A blues video

After the Second World War youthful artists like Elvis Presley and Bill Haley were wrapping the blues in a new envelope called “rock’n'roll” and the players of the electric blues guitar like B.B. King were heralding the arrival of the lead guitar, soon to be a great attraction for both musicians and audiences. Throughout the evolution of the blues the electric guitar had always been used for solos in jazz bands but now it competed with the singer for the awareness of the listeners.
The blues can be played in any key that takes your heart desires and comes in three central forms: eight bars, for example “Heartbreak Hotel”, sixteen bars like “Saint James Infirmary” and twelve bars like “St. Louis Blues”. For some reason the twelve bar blues form is way more singer-friendly and popular with audiences than the other two, and it is the base of many great songs beyond the blues idiom.
If you go searching the internet you will find that the blues scales are just your common major and minor scales except that the third, fifth and seventh notes are played flat. However, you may be astonished to learn that blues players managed for centuries lacking knowledge about European musical theory. They learnt to sing and play from their families and friends just as many of the fresh white blues players of the nineteen sixties learnt from imitating the artists they heard on records.

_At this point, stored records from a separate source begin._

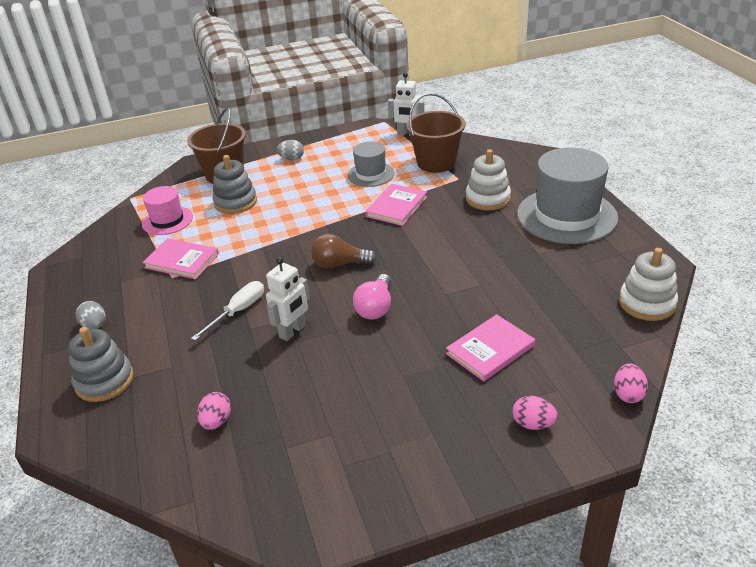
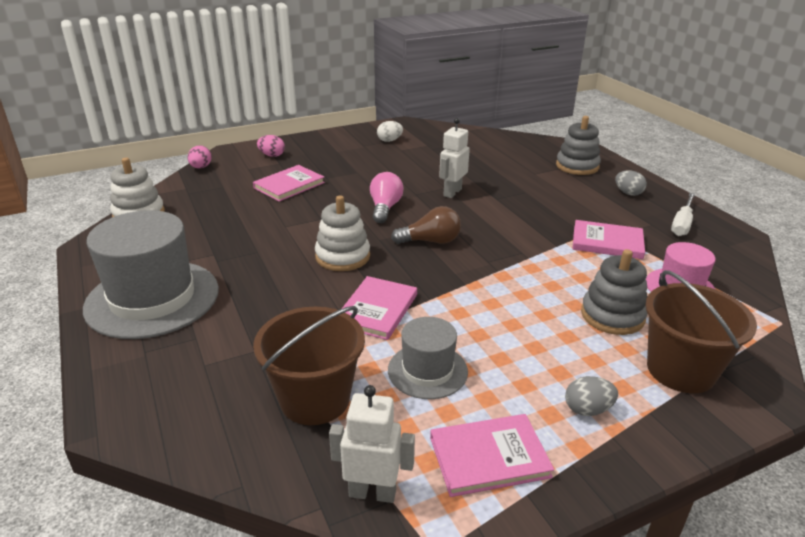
camera: 170 degrees right, 5 degrees down
(217, 421) = (478, 152): pink egg -> none
(238, 311) = (509, 204): white screwdriver -> white screwdriver (682, 224)
(344, 466) = (389, 140): none -> white egg
(351, 143) = (489, 457): none -> pink book
(488, 198) = (246, 324): white stacking toy -> white stacking toy (342, 256)

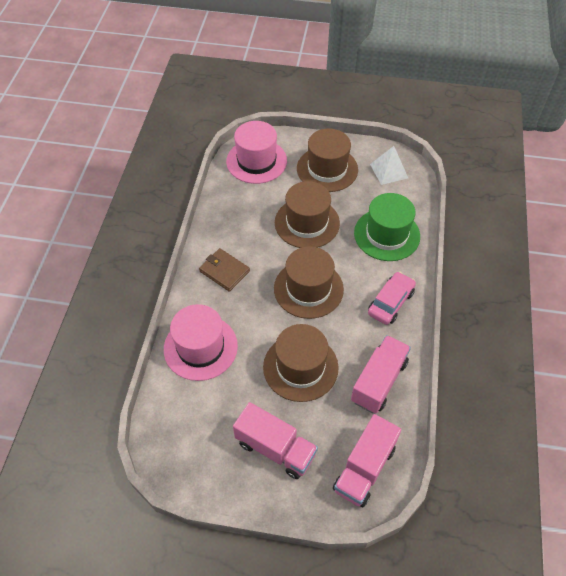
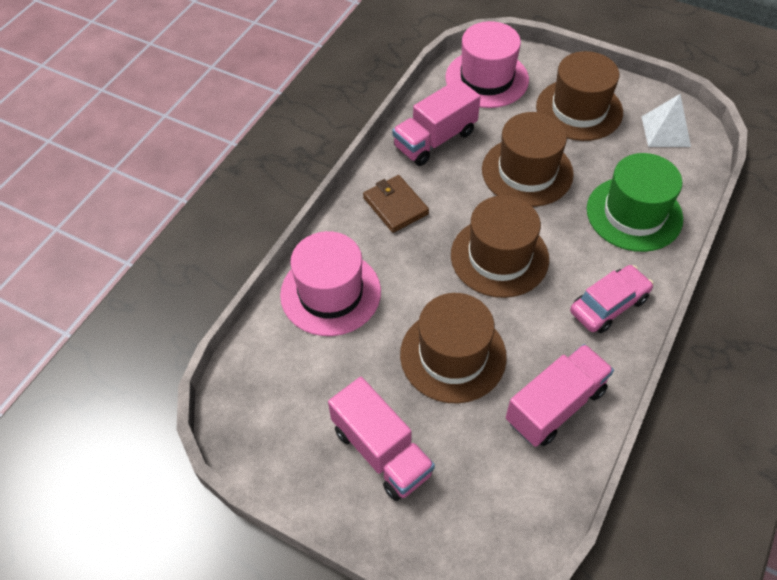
camera: 20 degrees right, 0 degrees up
(364, 468) = (494, 517): pink truck -> pink truck (435, 139)

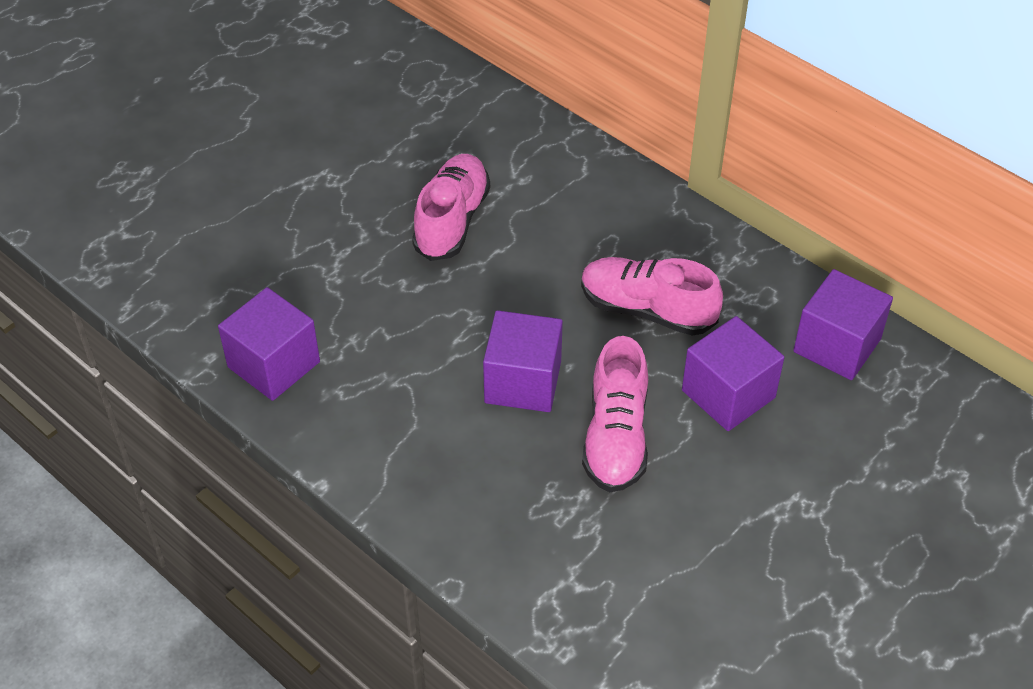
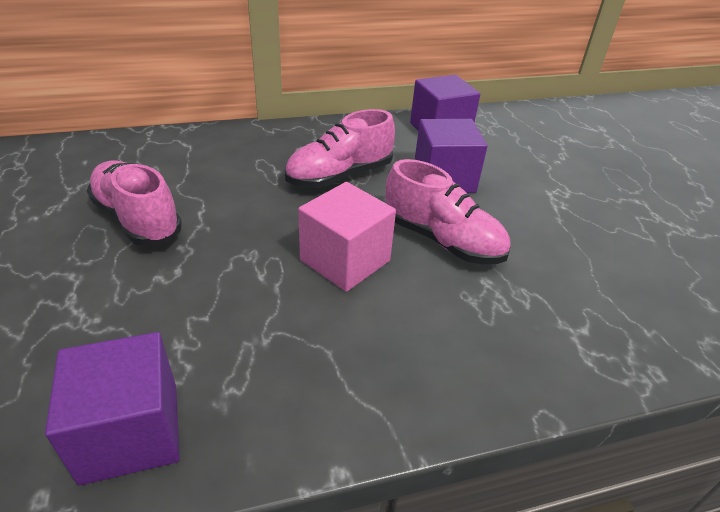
camera: 60 degrees left, 10 degrees down
(523, 382) = (345, 260): purple cube -> pink cube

And this is where the blues takes another course. After years of imitating their idols something odd happened to the white blues guitar players in Britain and the USA. They developed their own authentic, earliest styles. The elder blues players even began using the new arrangements of classic songs and adopting some of the unbluesy musical innovations introduced by young white guitarists like Eric Clapton. So the beat goes on. An alien culture influences American popular music and in turn gets fresh input from a new generation of guitar players from all over the world.
The Blues Guitar’s Influence On Music

. . . and here is a YouTube guitar video
Play Blues Guitar Like T Bone Walker
Michael Williams explains how to spice up your rhythm guitar playing and get that T Bone Walker sound by adding chromatic approaches to the chords in your favorite blues guitar progressions.